National Energy Grid

The electricity powering your computer as you read this may well have been generated at some power plant several hundred miles away, less than one second ago. How did it get from there to you? You can thank some very interesting properties of electricity itself - and "The Grid," which is the largest machine ever built by humans. Yes, the interconnected electric transmission grid in North America is one of the largest and most complex man-made systems ever assembled. "The grid consists of billions of components, millions of miles of wire, and thousands of generators," stated Thomas Overbye, a University of Illinois professor of electrical and computer engineering. "Failures in one location can quickly propagate through the system and affect millions of customers with losses reaching billions of dollars."

The whole idea of electricity flowing on "The Grid" wouldn't work at all without the unique property of electricity being able to travel down whatever path provides the least resistance, kind of like water running downhill. One can think of the grid as if it were a huge network of hoses that carry water (similar to a giant sprinkler system), which is connected at many points so that the water in one hose can flow into another. When water is pumped into any of the interconnected hoses, it becomes available to the entire system. This imaginary giant network of hoses holds a cumulative reservoir of water.

Well, the electric power grid is a giant network of thick aluminum wires (transmission lines) that holds a reservoir of electricity. The individual watts in any one of those wires might have come from any of the generating stations pumping power into the grid. Types of generation stations today include those that use coal, natural gas, oil, nuclear, hydropower, and non-hydro renewables. All of which pump the power they generate into the grid.

Substations are the crossroads on the grid, which take in the high-voltage juice from these transmission lines, redirect some of it back out onto other high-power lines, and transform some of it into lower-voltage power that goes into a distribution network that usually runs along the streets and finally into your house. Yes, every time you turn on anything plugged into the wall, you are drawing electrical power from the Grid, at the speed of light - 186,000 miles per second.

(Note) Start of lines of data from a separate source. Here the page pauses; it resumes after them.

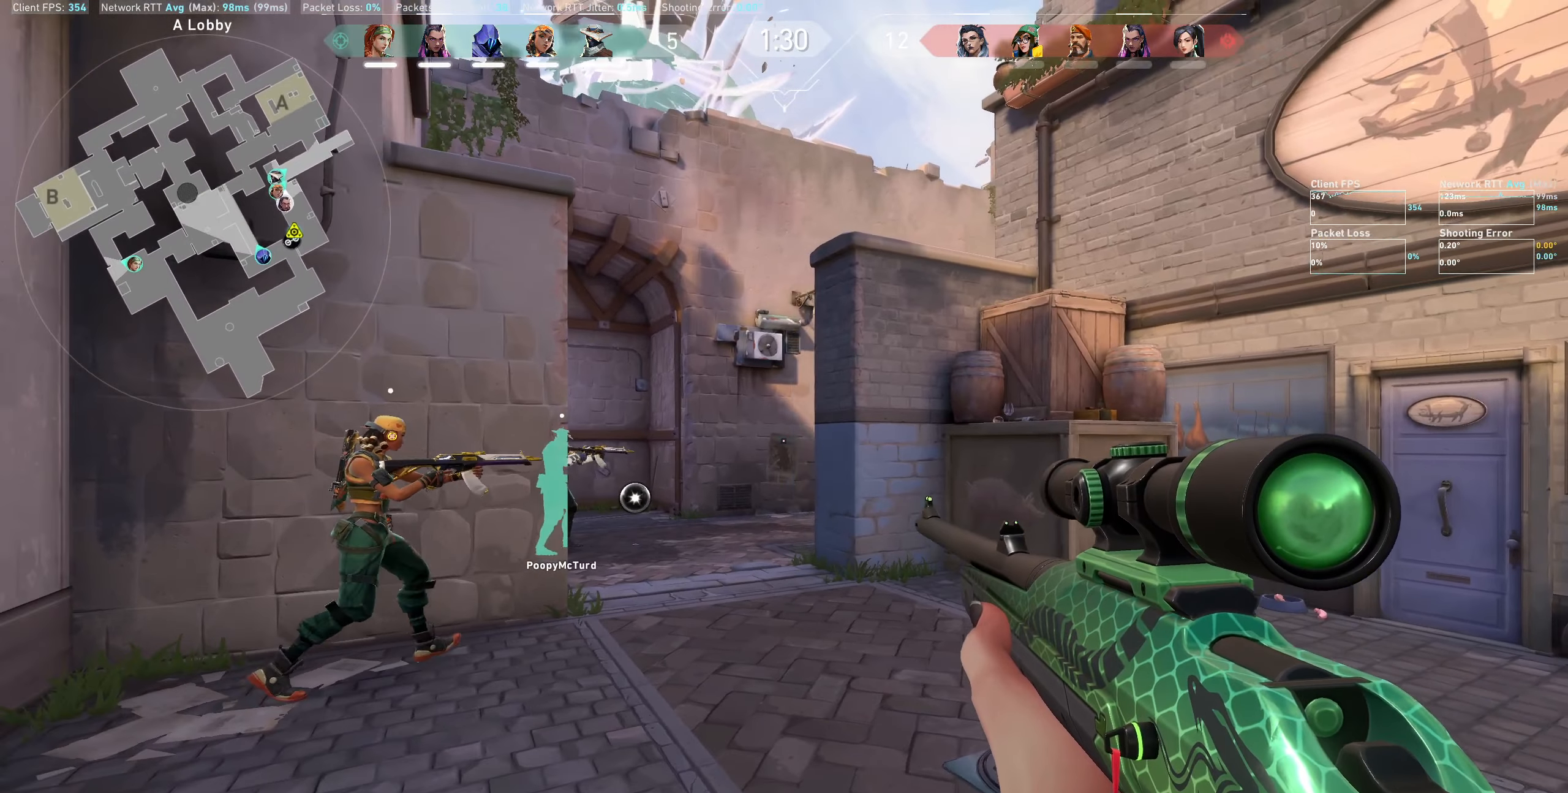
{"keys": ["a", "shift", "w"], "mouse": [], "events": []}
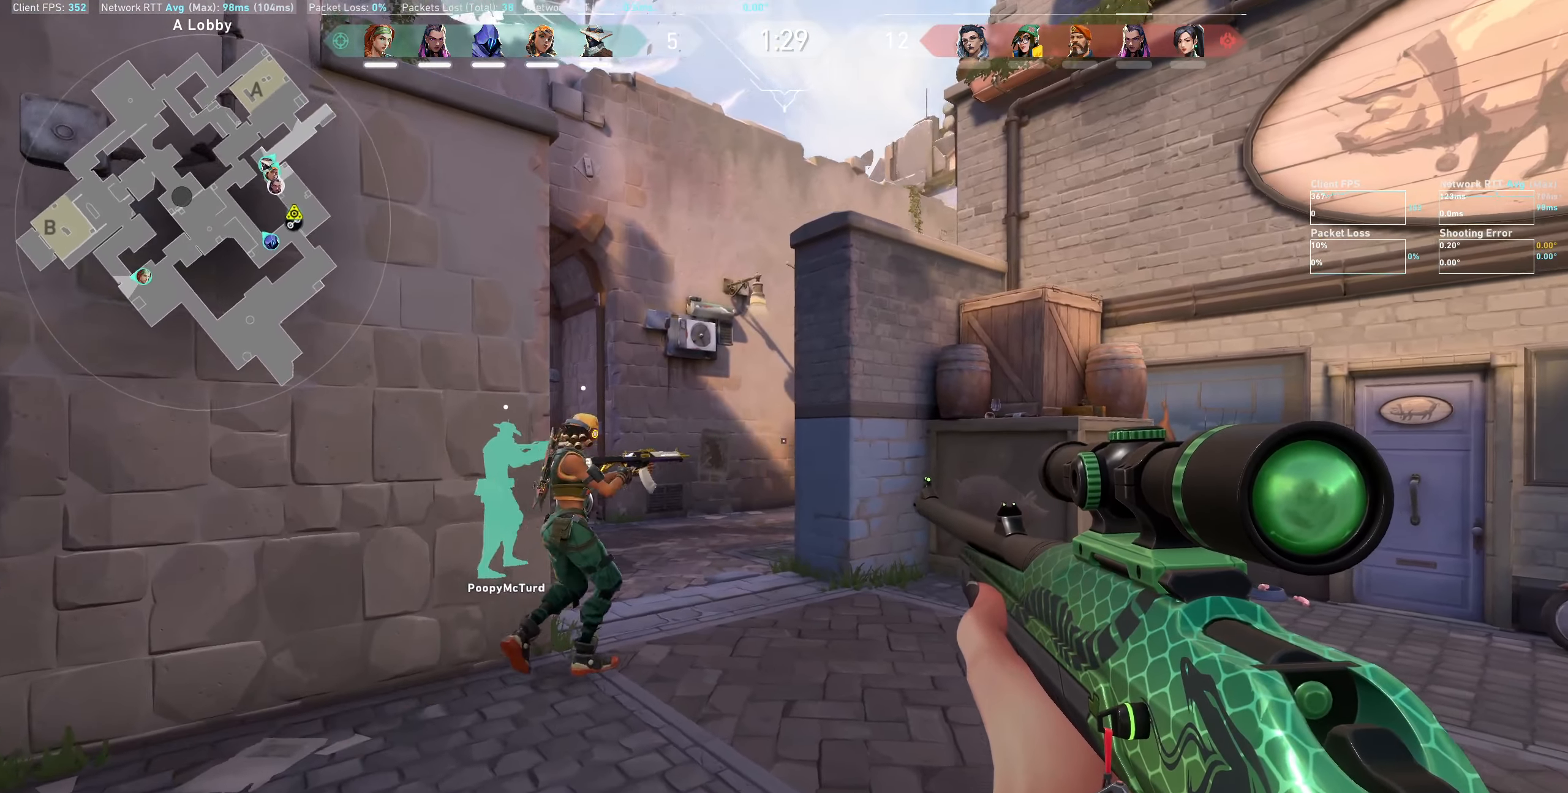
{"keys": ["a", "shift", "w"], "mouse": [], "events": []}
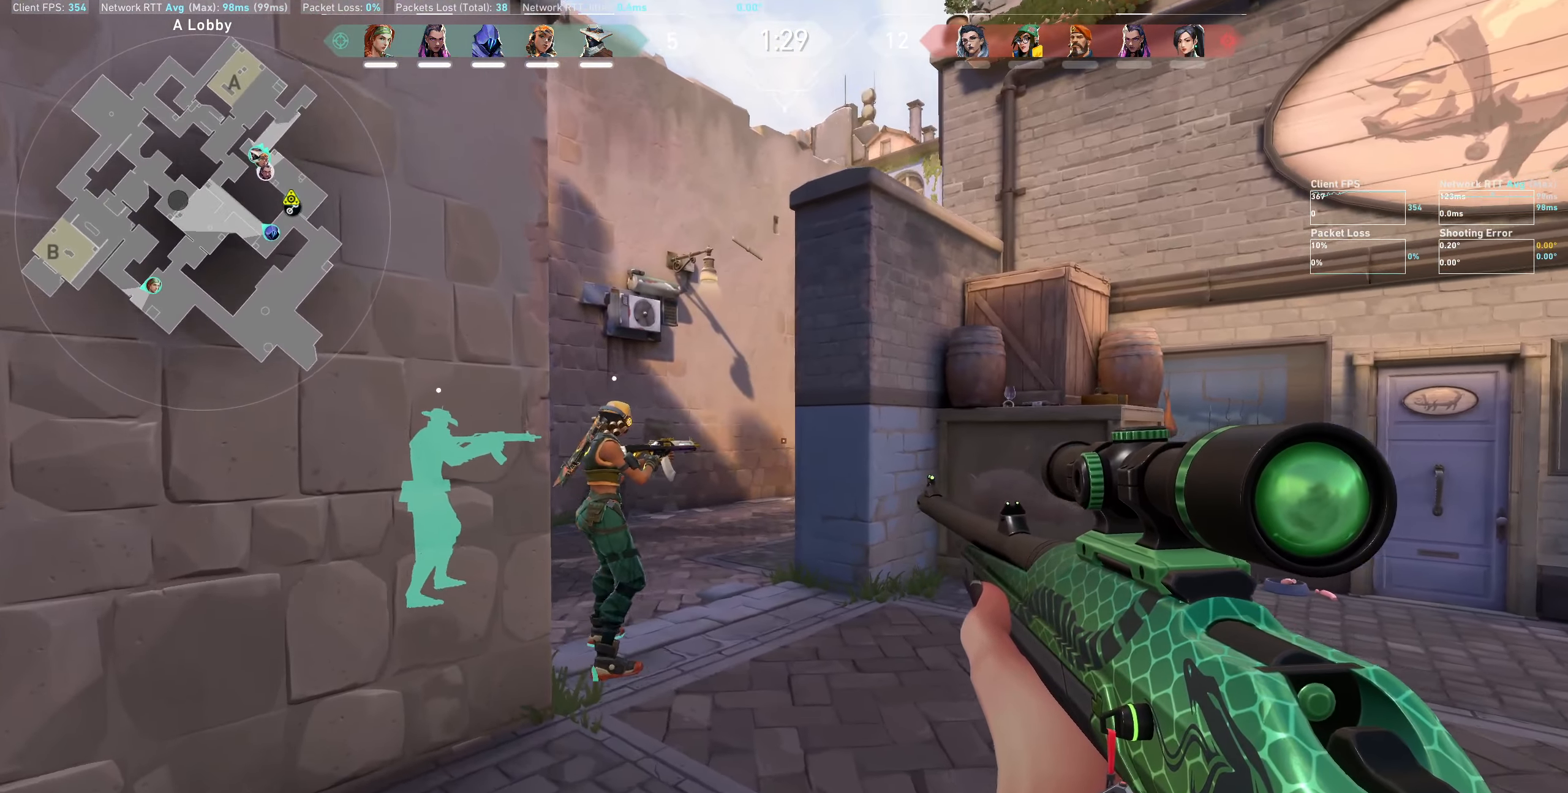
{"keys": ["a", "d", "shift"], "mouse": [], "events": [[150, "w", "up"], [467, "d", "down"]]}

Because there is no mechanism to efficiently store electrical energy, total electrical generation must equal total load plus losses at all times. This continual matching must occur even as the load on the transmission grid constantly varies. This along with the finite capacity of components on the grid, and the difficulties to quantify the capabilities to transfer power, can easily create problems that may affect larger areas of the grid. Efficient management of electricity markets, where congestion on a single element can affect thousands of other elements and/or power transfers, continues to be a significant challenge.

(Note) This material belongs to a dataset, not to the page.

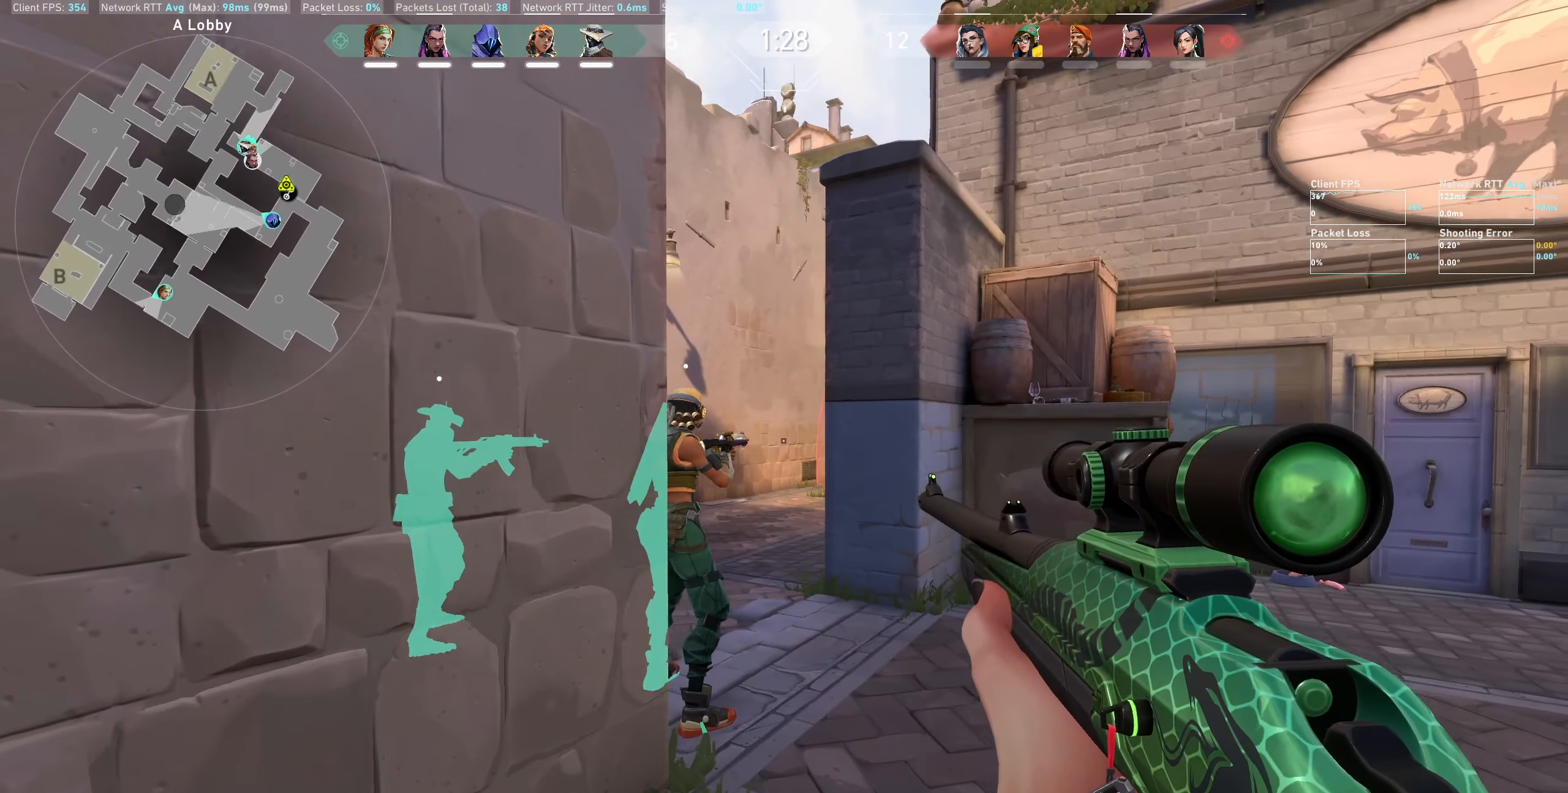
{"keys": [], "mouse": [], "events": [[67, "a", "up"], [67, "d", "up"], [100, "shift", "up"], [267, "a", "down"], [500, "a", "up"]]}
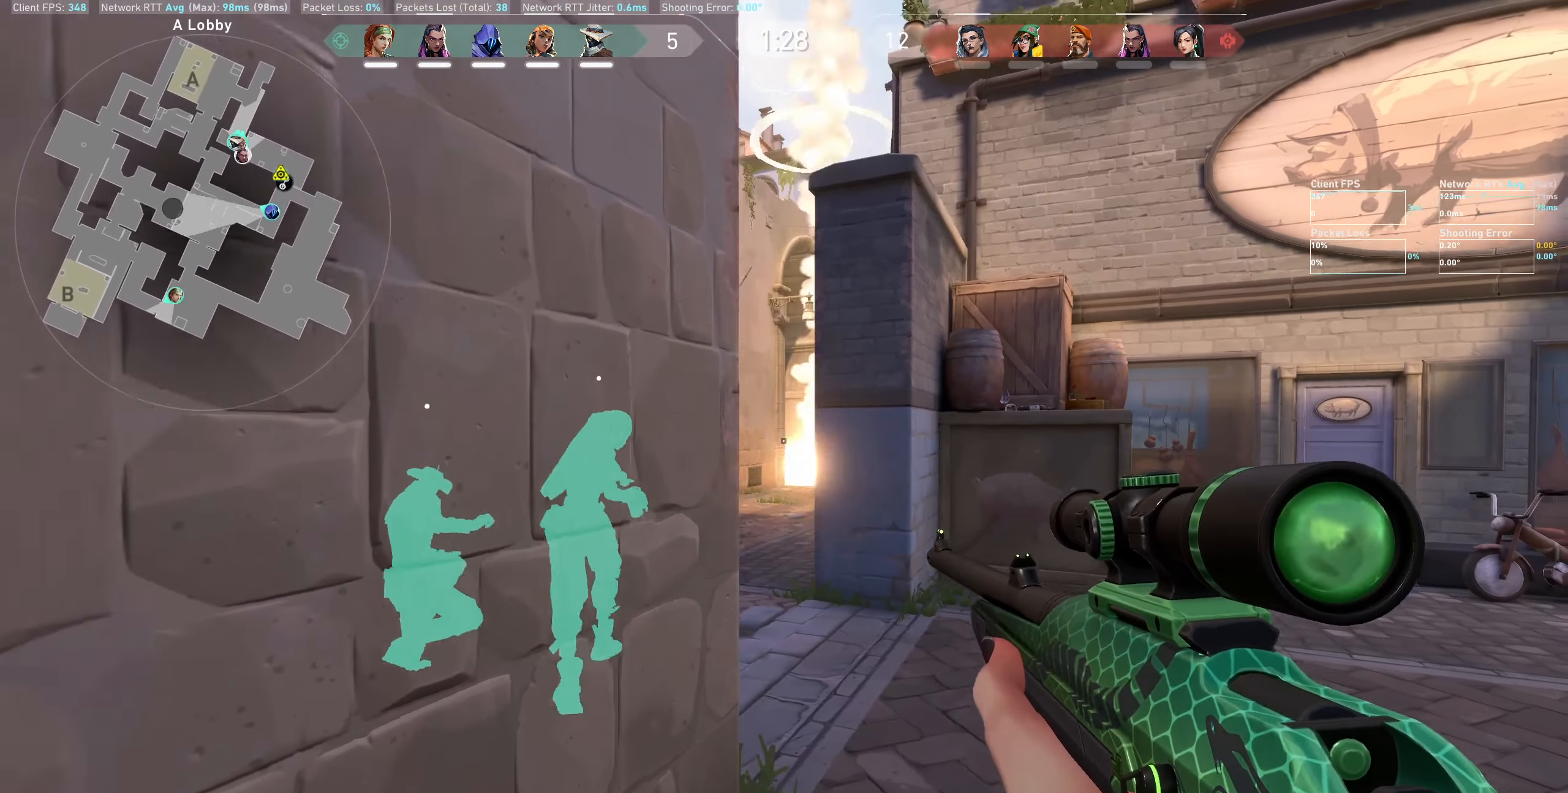
{"keys": [], "mouse": [], "events": [[183, "d", "down"], [417, "d", "up"]]}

Dispatchers at the approximately 150 grid control stations spread across the United States and Canada are constantly monitoring the grid for tiny variations in the frequencies of the electrical energy in the transmission system. By monitoring the variations, they know how to adjust things so that the demand for electricity from consumers, along with the supply from the generators, always matches. Balance of the electrical forces in the grid is vital to protect it from failure.

Too much electricity flowing over a transmission line can cause it to heat up and sag. This condition can permanently diminish the wire's capacity to carry electricity. If a line gets too hot - sags too low, it can cause reliability and safety problems, and the line may have to be taken out of service. When that happens, the electricity from that line suddenly flows into all the other interconnected paths. They in turn, can get hotter and sag. Hence, if conditions exist that makes even one line on the Grid too hot, a sudden imbalance between supply and demand occurs, which can have a domino effect on the whole system. A sudden loss of one major transmission line or a substation due to a storm or other unforeseeable event, can trigger chain reactions on the Grid. The resulting imbalance will typically trigger switching and safety equipment to protect the system from overheating.

Too much demand and not enough supply can also lead to an imbalance. This condition may cause a voltage collapse, which can also result in downing a major section of a regional grid. Voltage is like the pressure that pushes the electricity through the wire. If the voltage is strong at the power plant where energy is being generated and pumped on the grid, but weak at the other end where too many customers are all drawing power from the grid, an imbalance in voltage between one end and the other occurs, which interrupts the smooth electromagnetic field in a transmission system for efficient flow of electricity.

Since the balance between supply and demand is so important, bringing the Grid back online after a big shutdown is more than a matter of just flipping a switch. Dispatchers have to restore the system one transmission line at a time, so they don't suddenly shock things with more supply than there is demand.

As the demand for electric power continues to increase, and the power industry becomes increasingly more competitive towards deregulation, knowledge concerning the capacity and constraints of the electrical generation and distribution system will become a commodity of great value. This, along with the new tools being developed for the grid, and the way that the power industry as a whole is changing to accommodate Open Access business practices and security concerns, is certainly providing many new challenges for the largest and most complex man-made system ever assembled - The Grid.